Yesterday morning started off with a voicemail from a friend that may be a little “out there” for some of you….but I loved it! She prayed out loud for me on voicemail. Even though she didn’t know the exact circumstances, her prayer was beautifully simple and hit the nail on the head with what I was going through.

A little later I received this sweet text from another friend:

text prayer

She included a Scripture. (which I couldn’t wait to look up, it was Ephesians 1:17 ) The greatest part was that I didn’t know who the text was from until much later in the day, because I didn’t have her name in my contacts. So for most of the day, I felt better just because a couple of people let me know that they cared about me.

This morning was the icing on the cake! I was stuck at home for a few hours because we had electricians at the house doing work. There was a knock on the door, and it was a friend that I haven’t seen or talked to for a few weeks. She popped by and said, “I have been thinking about you so much the past few days, and praying for you, and I just thought I’d stop by to see how you’re doing.” What?!?!?! Incredible…..

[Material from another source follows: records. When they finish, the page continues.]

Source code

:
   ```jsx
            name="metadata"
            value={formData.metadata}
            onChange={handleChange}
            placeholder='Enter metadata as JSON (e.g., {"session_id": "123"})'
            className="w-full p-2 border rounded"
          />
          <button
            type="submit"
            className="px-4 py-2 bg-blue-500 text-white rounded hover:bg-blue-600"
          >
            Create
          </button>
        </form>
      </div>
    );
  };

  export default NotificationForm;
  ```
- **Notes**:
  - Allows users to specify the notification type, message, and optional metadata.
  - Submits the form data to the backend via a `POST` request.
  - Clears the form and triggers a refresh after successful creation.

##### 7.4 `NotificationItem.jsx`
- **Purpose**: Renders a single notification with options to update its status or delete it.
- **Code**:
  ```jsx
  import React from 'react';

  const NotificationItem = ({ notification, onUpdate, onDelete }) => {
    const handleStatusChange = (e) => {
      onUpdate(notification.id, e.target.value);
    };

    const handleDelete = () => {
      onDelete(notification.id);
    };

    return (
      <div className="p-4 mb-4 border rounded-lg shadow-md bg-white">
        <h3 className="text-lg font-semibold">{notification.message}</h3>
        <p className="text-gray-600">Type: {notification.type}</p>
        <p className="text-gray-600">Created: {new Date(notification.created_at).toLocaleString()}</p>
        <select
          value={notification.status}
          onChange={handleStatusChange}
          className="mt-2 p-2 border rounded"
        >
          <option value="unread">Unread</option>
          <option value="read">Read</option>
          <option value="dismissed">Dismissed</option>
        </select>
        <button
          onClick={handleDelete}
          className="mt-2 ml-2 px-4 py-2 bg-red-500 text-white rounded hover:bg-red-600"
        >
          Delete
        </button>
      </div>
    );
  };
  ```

I will close with this thought: What you do and say can really matter to someone. It only takes a moment to pray for someone. You can pray while driving, cleaning, working, or showering. While texting someone a quick message only takes a minute, it could be a turning point in their day. Leaving a message that you care or praying on voicemail actually matters. These three friends demonstrated God’s love to me in their simple acts. I know that others care and are praying, too, but these are tangible markers in my day that point me to the reality that I’m not forsaken or forgotten.

Now pick up your phone and tell somebody you care about them!

7 minutes with your teenager

Parenting

There is a seven minute time span that I love with my teenager…it’s the car ride to and from school. These are the best power-packed seven minutes of our day! I used to feel as if I were just “taxi mom”, and I used to complain sometimes about driving my teenaged kids around. Let me be brutally honest: There have been times that it’s just been plain exhausting driving to and from activities and I’ve even resented it or dreaded it.

I’m beginning to see it differently. The seven minutes we spend driving together to and from school are times that I now treasure.

Remember when they were little? All kinds of cuddly moments and nap time, tons of car rides, playgroups and crafts abounded. There was no need to look for power-packed moments. In fact, both mom and kiddos got excited about preschool days. Mom ran errands and talked to grownups, and the little ones had fun with their peers.

Since we’ve shifted this school year from home school to public school, I am on the hunt for opportunities to spend with my daughter. Car rides are my favorite!

Strangely, our morning rides are probably good because I’m so groggy that I don’t pepper her with questions. We ride in comfortable silence for a bit, listen to music, and conversation ebbs and flows. She’ll usually tell me about something that’s upcoming that school day. We pray together as she heads to class.

Afternoons are completely different! We’re both awake, and Danielle usually has anecdotes or triumphs or frustrations to tell me. Now I love these driving times. If I can force myself to be quiet and not try to pry information, it can be my favorite seven minutes of the day with my teenager!